### Texte
####################

Un mal insidieux sévit dans les rangs de mes copines: le manque de confiance en soi.
Pourtant, elles sont vachement bien mes copines. Drôles, intelligentes, compétentes dans leur boulot, douées de leurs mains, bienveillantes, toujours prêtes à défendre leurs valeurs… Elles auraient largement de quoi être fières d’elles. Au lieu de ça, elles doutent en permanence de leurs capacités, et souvent, ça les empêche d’avancer – de réclamer une augmentation bien méritée, de se lancer dans une formation, de voyager en solo, de draguer ce type sûrement trop bien pour elles, d’oser changer de vie, de réaliser leur potentiel et s’épanouir pleinement.
Ca me désole, parce que de l’assurance, moi, j’en ai limite trop. Je suis persuadée que non seulement je mérite tous les trucs chouettes que je convoite, mais que je suis probablement capable de les obtenir si je bosse dur. Du coup, j’ose tout ou presque, et neuf fois sur dix, ça marche. J’aimerais tellement pouvoir transmettre un peu de ça à mes copines! Avoir davantage confiance en elles changerait leur vie, j’en suis sûre.
Du coup, je m’en vais vous raconter comment j’ai eu le déclic.
Nous sommes… début 1991 à Sup de Co Toulouse. A l’époque, je suis super mal dans ma peau et encore plus mal à l’aise parmi mes camarades. La plupart d’entre eux sont issus de milieux bourgeois, pleins de la belle assurance que donne le fait d’avoir grandi dans une famille cultivée/friquée et toujours entendu qu’ils étaient la future élite de la France (je caricature un peu pour les besoins de l’anecdote). Pour ne rien arranger, ce sont déjà de jeunes adultes tandis que je n’ai pas encore quitté l’adolescence. Le fossé entre nous est immense. Je suis le vilain petit canard au milieu d’un troupeau de cygnes, et le moins qu’on puisse dire, c’est que ça ne fait pas de merveilles pour mon estime de moi.

####################

### Extrait de données

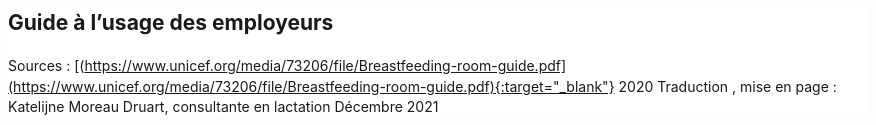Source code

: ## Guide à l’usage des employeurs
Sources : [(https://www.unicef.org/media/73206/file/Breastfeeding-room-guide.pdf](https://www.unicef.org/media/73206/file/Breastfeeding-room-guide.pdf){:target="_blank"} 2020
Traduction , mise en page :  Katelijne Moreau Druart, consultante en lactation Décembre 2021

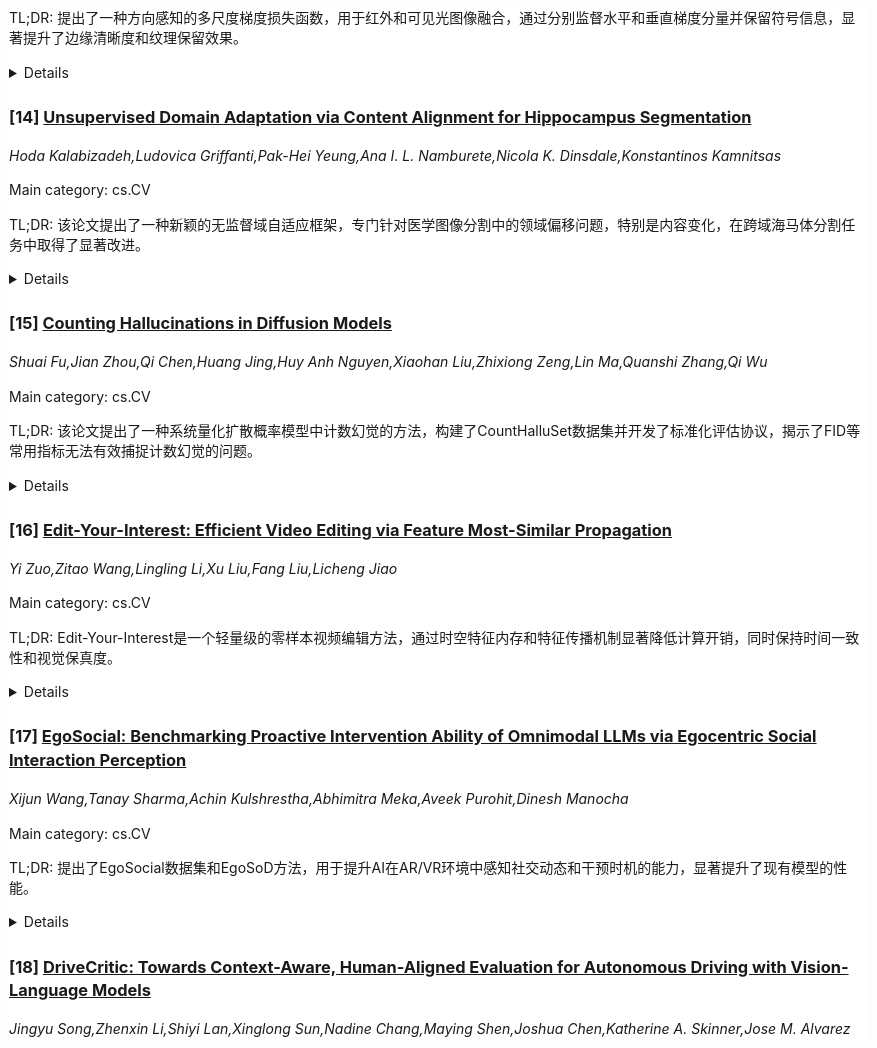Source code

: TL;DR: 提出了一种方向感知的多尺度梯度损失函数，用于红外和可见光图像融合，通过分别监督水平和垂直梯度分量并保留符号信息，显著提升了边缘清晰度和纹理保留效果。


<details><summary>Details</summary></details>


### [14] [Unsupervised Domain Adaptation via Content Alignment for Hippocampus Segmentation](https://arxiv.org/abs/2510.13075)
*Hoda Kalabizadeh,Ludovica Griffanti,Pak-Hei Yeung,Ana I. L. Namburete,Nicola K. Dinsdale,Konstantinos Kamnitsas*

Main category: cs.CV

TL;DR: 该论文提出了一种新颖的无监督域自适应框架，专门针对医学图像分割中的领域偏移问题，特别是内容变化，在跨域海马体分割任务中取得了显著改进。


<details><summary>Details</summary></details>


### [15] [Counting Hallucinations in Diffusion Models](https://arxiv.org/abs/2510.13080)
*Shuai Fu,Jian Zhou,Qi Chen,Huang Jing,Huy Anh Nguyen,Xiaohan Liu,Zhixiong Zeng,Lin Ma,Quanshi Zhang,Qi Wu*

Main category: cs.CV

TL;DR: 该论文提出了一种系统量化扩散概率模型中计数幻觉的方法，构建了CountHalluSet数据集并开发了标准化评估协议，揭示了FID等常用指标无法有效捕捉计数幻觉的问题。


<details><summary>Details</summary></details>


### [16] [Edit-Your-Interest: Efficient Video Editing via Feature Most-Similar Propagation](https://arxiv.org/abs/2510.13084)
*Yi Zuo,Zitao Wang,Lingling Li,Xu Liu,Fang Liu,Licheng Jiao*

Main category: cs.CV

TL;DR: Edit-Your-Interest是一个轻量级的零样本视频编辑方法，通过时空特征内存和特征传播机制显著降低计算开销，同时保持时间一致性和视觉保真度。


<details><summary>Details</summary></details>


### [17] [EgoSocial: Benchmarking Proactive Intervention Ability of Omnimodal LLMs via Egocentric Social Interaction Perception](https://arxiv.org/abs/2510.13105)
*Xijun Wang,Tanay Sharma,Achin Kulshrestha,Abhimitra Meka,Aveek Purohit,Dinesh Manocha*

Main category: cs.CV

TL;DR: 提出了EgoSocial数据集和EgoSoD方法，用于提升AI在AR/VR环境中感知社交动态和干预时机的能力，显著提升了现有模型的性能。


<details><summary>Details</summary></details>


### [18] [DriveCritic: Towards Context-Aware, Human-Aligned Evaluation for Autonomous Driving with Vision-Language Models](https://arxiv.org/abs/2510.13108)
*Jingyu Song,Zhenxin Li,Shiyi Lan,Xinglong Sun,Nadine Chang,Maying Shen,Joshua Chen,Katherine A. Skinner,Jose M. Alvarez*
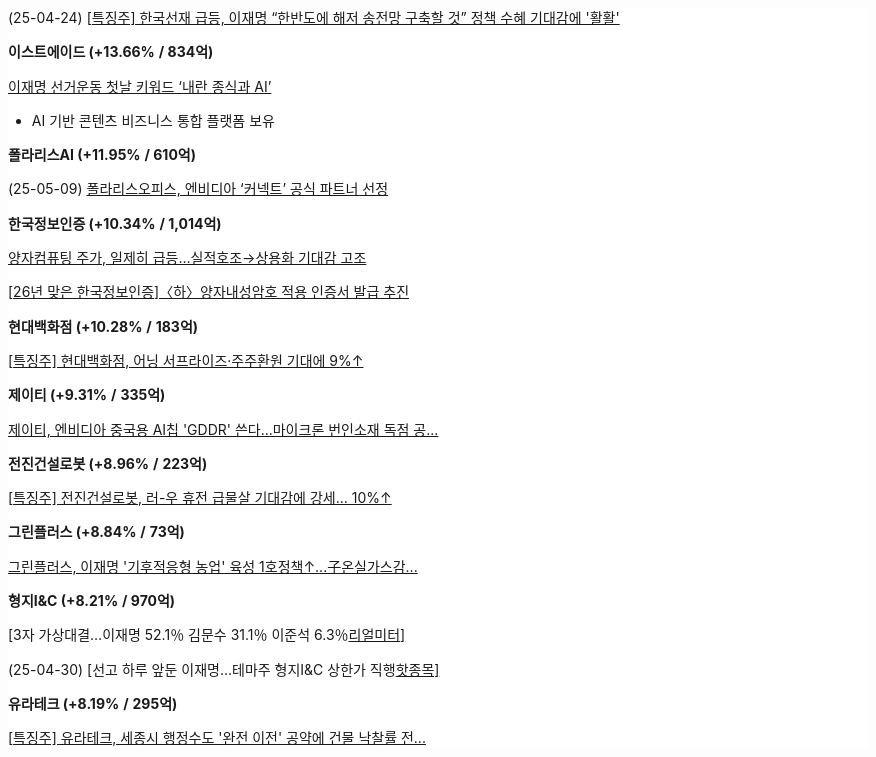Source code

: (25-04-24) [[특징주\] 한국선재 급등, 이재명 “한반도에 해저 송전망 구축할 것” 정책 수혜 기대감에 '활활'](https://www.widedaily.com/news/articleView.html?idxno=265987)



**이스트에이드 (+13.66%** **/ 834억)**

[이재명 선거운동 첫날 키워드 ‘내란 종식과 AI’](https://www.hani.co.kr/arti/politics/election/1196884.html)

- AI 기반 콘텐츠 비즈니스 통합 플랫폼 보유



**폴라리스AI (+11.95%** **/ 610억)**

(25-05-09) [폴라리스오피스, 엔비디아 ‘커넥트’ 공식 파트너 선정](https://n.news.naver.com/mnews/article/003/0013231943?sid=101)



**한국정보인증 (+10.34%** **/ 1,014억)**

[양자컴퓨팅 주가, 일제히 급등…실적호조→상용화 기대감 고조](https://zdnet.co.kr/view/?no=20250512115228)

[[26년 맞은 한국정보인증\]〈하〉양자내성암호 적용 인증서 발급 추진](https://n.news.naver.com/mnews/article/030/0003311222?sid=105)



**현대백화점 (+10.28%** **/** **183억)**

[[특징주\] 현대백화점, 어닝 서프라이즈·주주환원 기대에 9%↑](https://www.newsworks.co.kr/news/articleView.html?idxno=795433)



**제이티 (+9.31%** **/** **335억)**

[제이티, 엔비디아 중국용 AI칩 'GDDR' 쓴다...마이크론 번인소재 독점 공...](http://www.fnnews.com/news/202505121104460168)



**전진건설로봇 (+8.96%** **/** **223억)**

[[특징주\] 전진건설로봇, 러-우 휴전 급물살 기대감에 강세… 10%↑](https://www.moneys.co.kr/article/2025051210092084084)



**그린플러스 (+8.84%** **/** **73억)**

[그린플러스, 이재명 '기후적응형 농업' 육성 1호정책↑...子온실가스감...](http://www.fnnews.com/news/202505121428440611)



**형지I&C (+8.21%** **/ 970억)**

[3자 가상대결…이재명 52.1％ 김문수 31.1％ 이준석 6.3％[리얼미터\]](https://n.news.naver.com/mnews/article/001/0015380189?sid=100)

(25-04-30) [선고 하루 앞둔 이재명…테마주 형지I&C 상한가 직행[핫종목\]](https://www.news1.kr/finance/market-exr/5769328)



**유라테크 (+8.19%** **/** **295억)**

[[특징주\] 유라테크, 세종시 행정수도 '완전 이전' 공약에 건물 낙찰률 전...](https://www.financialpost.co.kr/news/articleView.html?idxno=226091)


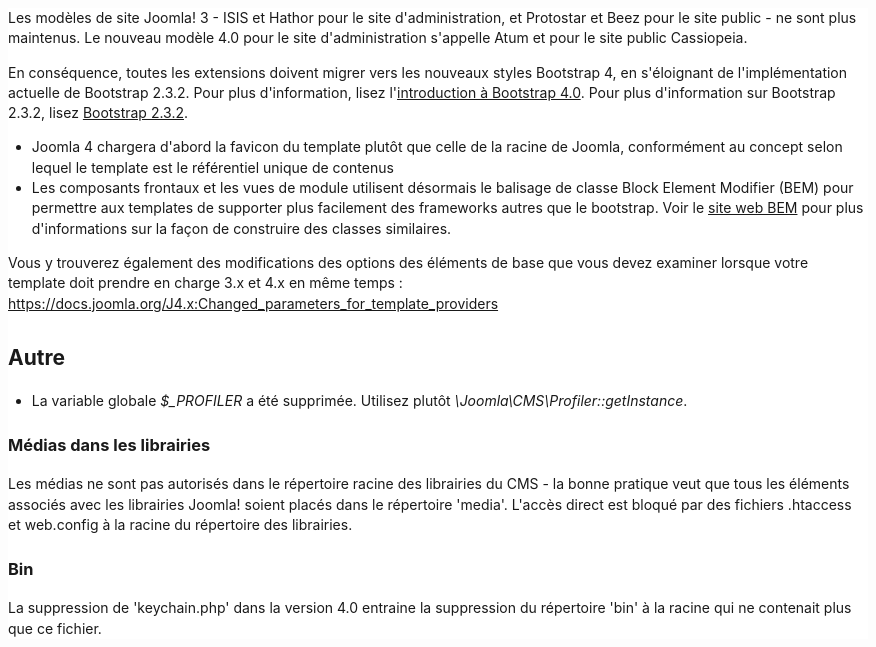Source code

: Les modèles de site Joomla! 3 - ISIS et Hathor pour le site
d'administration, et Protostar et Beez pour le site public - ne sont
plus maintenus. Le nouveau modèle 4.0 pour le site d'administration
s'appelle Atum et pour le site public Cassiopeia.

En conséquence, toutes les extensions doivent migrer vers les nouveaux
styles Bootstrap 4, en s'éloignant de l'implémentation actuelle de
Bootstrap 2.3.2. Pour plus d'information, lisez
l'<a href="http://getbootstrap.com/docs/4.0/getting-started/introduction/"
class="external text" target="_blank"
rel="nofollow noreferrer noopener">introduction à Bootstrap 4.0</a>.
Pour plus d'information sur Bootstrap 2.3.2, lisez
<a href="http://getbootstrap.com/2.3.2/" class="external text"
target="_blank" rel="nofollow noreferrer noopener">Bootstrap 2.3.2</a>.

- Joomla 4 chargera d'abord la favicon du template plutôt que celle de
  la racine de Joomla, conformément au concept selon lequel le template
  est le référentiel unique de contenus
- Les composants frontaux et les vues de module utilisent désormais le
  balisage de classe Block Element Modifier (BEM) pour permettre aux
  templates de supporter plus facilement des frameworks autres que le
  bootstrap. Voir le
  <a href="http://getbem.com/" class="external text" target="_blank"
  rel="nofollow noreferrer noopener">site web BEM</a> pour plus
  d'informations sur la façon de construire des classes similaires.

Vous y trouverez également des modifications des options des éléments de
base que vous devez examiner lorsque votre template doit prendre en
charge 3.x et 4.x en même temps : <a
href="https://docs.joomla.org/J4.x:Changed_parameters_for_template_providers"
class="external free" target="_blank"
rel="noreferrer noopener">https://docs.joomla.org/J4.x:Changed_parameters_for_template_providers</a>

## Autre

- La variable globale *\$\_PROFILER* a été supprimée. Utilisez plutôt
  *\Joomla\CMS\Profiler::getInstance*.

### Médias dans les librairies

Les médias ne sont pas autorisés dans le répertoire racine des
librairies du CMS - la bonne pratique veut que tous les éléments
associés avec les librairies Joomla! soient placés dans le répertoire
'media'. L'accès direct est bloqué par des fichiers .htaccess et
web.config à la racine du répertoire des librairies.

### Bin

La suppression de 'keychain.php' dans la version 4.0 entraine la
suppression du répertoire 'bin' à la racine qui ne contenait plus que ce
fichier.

####################

### Consigne
Citez le passage du texte sur la confiance en soi compris entre « Un mal insidieux » et « et s’épanouir pleinement. », bornes incluses.

### Zone de réponse
Un mal insidieux sévit dans les rangs de mes copines: le manque de confiance en soi.
Pourtant, elles sont vachement bien mes copines. Drôles, intelligentes, compétentes dans leur boulot, douées de leurs mains, bienveillantes, toujours prêtes à défendre leurs valeurs… Elles auraient largement de quoi être fières d’elles. Au lieu de ça, elles doutent en permanence de leurs capacités, et souvent, ça les empêche d’avancer – de réclamer une augmentation bien méritée, de se lancer dans une formation, de voyager en solo, de draguer ce type sûrement trop bien pour elles, d’oser changer de vie, de réaliser leur potentiel et s’épanouir pleinement.